For LARC patients, the SCRT/CCT regimen not only has a higher pCR rate, equivalent OS, and comparable additional indicators versus standard LCCRT but also shortens the treatment time, costs less, and improves patients' adherence to the innovative anti-tumor therapy; hence, with the concept of acute toxicity control, it could be further widely and safely utilized, especially in resource-limited settings.
https://www.crd.york.ac.uk/prospero/, identifier CRD42024600180.
我们进行了这项荟萃分析,以根据某些重要的随机对照试验(RCT),比较基于短程放疗后巩固化疗(SCRT/CCT)的全新辅助治疗(TNT)与长程放化疗(LCCRT)对局部晚期直肠癌(LARC)的治疗效果。

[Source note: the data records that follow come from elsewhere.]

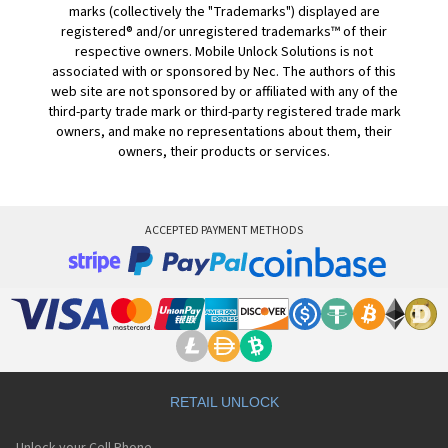
marks (collectively the "Trademarks") displayed are
registered® and/or unregistered trademarks™ of their
respective owners. Mobile Unlock Solutions is not
associated with or sponsored by Nec. The authors of this
web site are not sponsored by or affiliated with any of the
third-party trade mark or third-party registered trade mark
owners, and make no representations about them, their
owners, their products or services.
ACCEPTED PAYMENT METHODS
RETAIL UNLOCK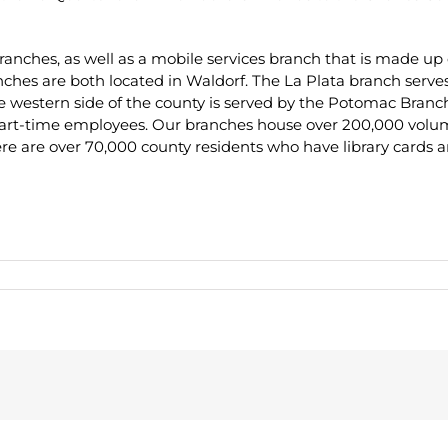
anches, as well as a mobile services branch that is made up 
es are both located in Waldorf. The La Plata branch serves
he western side of the county is served by the Potomac Branc
part-time employees. Our branches house over 200,000 volumes
here are over 70,000 county residents who have library cards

研究人员检索了多个数据库,包括PubMed、Embase、Web of Science和Cochrane图书馆,以收集自数据库建立至2024年7月30日发表的所有相关文献,然后进行筛选以确定合格文献并提取相关信息。最后,使用RevMan 5.4软件进行荟萃分析,以确定95%置信区间(CI)和合并风险比(RR)。共有9个研究指标,包括病理完全缓解(pCR)率、肿瘤降期率、R0切除率、保肛率、无病生存期(DFS)、总生存期(OS)、急性≥3级毒性率、手术并发症率和远处复发率。当发现存在中度甚至重度异质性时,应用随机效应模型;否则,使用固定效应模型进行分析。

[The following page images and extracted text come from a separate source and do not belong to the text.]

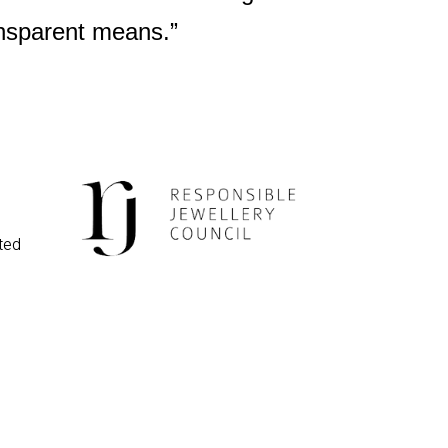
ansparent means.”
ted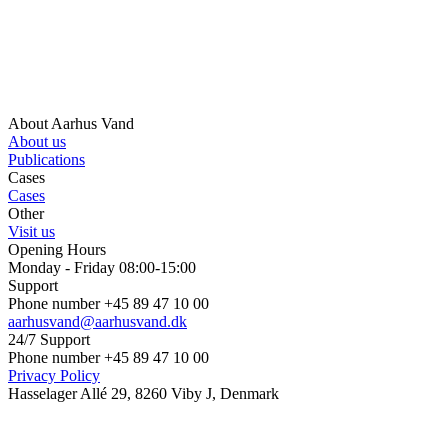
About Aarhus Vand
About us
Publications
Cases
Cases
Other
Visit us
Opening Hours
Monday - Friday 08:00-15:00
Support
Phone number +45 89 47 10 00
aarhusvand@aarhusvand.dk
24/7 Support
Phone number +45 89 47 10 00
Privacy Policy
Hasselager Allé 29, 8260 Viby J, Denmark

本荟萃分析共纳入6项合格的RCT和2259名参与者。与标准LCCRT相比,基于SCRT/CCT的TNT治疗显著提高了pCR率[RR = 1.67,95% CI(1.36,2.04),P < 0.00001],尤其是在CCT组≥4个周期时[RR = 1.77,95% CI:(1.41 - 2.23),p < 0.00001],并且导致类似的肿瘤降期率[RR = 0.99,95% CI(0.85,1.15),P = 0.92]。此外,两组之间的生存结局、远处复发率和手术指标相当。
对于LARC患者,SCRT/CCT方案不仅与标准LCCRT相比具有更高的pCR率、相当的OS和可比的其他指标,而且缩短了治疗时间,成本更低,并提高了患者对创新抗肿瘤治疗的依从性;因此,基于急性毒性控制的概念,它可以进一步广泛且安全地应用,尤其是在资源有限的环境中。